══ Provided data ══

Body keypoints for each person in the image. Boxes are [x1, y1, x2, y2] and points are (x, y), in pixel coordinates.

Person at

═══
══ Provided data ══

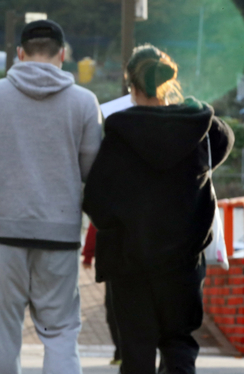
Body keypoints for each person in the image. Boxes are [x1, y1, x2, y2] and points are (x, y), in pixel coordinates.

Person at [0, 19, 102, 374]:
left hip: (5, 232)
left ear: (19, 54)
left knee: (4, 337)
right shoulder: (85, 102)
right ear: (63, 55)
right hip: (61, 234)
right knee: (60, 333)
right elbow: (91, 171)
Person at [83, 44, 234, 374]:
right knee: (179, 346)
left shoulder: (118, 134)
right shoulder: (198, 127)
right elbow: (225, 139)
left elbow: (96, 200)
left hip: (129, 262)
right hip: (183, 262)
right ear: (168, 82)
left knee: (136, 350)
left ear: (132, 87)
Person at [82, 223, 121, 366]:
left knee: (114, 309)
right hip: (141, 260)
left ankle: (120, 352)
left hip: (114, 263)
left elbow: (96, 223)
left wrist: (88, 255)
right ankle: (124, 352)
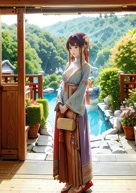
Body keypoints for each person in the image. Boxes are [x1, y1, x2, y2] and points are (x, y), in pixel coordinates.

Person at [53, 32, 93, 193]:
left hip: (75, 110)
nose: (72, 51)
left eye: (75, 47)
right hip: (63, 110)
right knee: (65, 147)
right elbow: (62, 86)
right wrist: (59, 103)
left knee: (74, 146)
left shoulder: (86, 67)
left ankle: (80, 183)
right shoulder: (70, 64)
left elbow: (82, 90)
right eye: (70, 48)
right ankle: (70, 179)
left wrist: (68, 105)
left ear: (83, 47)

═══
══ Provided data ══

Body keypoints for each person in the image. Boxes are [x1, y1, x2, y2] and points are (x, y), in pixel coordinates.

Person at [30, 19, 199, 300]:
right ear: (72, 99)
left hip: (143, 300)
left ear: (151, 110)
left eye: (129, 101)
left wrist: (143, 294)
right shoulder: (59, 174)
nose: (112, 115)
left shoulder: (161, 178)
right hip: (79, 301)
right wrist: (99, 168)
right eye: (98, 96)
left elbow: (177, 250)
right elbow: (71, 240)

═══

Activity → Your answer should be each line from the preceding material in which the word "ankle" occurs.

Written answer →
left ankle: (120, 352)
right ankle: (124, 352)
left ankle: (80, 183)
right ankle: (70, 179)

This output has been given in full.